━━ INFORMATION SUPPLIED ━━
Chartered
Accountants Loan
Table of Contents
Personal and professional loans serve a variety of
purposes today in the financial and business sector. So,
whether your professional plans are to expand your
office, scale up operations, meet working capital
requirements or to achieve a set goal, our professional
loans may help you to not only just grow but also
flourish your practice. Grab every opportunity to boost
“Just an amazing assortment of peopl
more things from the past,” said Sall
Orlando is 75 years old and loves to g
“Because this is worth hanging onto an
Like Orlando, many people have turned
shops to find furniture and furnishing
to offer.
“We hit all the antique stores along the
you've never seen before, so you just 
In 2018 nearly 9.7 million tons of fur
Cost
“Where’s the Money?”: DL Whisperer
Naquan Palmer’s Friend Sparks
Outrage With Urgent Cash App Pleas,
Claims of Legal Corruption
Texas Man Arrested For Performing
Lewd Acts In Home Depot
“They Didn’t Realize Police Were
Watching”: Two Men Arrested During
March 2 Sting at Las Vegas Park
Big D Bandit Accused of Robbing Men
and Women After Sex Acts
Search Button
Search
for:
━━━
━━ INFORMATION SUPPLIED ━━
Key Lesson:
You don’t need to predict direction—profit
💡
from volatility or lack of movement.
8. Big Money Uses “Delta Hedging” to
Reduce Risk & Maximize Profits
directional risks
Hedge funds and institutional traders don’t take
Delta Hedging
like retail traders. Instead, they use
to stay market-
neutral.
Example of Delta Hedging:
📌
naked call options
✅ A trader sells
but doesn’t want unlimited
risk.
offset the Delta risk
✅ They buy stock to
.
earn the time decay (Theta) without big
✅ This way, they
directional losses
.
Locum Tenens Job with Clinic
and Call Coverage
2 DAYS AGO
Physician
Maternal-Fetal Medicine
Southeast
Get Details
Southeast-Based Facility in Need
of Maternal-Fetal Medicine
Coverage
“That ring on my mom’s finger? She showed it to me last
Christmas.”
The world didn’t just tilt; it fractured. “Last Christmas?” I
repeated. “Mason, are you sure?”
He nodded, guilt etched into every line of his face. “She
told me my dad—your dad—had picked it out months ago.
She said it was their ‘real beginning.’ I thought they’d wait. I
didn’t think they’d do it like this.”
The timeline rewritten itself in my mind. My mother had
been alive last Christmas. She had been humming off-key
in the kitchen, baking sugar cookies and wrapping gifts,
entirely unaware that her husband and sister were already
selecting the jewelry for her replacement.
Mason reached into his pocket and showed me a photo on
━━━
━━ INFORMATION SUPPLIED ━━
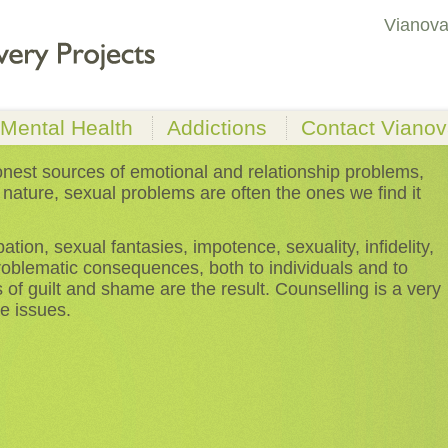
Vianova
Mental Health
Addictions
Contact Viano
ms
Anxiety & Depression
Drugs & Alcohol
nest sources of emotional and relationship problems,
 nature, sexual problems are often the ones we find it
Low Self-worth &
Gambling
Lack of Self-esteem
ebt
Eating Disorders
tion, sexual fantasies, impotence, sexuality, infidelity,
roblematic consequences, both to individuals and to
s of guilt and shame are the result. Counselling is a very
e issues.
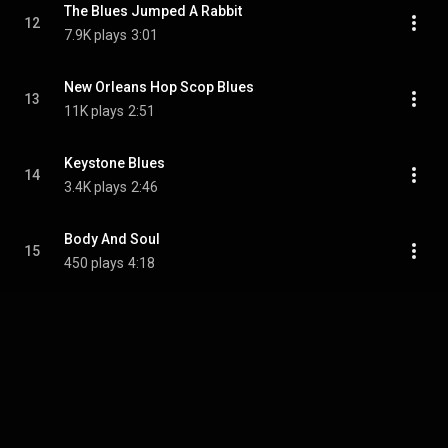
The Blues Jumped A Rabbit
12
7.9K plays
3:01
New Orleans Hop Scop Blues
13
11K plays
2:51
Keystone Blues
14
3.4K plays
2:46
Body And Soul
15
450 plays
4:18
━━━
▸ **WORK REQUIRED**
Collect every line of the data above that contains the string "into", treating uppercase and lowercase as different.

▸ **TASK RESULT**
He nodded, guilt etched into every line of his face. “She
Mason reached into his pocket and showed me a photo on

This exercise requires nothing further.